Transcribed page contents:
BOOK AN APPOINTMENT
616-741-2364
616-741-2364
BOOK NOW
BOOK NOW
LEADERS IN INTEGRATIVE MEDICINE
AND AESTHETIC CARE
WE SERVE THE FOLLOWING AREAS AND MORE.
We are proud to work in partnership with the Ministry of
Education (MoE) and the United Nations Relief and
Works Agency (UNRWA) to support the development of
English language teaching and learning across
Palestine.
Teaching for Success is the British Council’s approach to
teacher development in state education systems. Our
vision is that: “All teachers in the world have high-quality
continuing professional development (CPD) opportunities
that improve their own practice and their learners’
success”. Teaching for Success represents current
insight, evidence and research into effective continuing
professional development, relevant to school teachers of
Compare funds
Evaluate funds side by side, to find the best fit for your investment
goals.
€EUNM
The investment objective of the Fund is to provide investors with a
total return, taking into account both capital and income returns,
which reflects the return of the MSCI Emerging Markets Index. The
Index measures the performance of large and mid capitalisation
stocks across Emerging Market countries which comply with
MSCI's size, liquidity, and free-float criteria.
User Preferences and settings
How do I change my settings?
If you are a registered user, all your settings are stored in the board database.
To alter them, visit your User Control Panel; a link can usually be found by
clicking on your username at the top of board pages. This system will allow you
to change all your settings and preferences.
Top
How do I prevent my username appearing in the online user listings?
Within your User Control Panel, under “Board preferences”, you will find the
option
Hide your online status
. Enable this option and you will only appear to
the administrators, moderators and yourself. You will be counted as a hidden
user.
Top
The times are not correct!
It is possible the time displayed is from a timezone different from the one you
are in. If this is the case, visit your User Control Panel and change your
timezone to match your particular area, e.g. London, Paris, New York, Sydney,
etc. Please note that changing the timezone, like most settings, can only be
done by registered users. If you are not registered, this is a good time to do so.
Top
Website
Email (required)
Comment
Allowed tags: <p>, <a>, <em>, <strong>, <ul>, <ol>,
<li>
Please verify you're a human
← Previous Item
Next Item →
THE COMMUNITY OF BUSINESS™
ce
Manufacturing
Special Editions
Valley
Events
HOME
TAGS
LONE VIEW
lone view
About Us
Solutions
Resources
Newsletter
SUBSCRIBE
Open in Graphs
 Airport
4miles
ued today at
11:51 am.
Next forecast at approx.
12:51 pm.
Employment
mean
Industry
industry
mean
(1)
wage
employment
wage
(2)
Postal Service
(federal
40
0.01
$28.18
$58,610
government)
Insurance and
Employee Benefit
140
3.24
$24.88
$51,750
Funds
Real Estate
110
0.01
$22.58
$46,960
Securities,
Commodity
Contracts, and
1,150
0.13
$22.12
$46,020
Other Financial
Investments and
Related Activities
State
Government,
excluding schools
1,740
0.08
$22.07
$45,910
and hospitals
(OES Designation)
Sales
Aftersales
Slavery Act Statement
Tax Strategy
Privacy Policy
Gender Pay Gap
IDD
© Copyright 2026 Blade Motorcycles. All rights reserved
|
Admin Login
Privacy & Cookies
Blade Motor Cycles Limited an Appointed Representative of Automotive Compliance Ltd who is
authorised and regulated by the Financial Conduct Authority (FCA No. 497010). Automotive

→ JOB
Search the entries for the word "online" and copy every line that has it.

→ RESULT OF THIS EXERCISE
How do I prevent my username appearing in the online user listings?
Hide your online status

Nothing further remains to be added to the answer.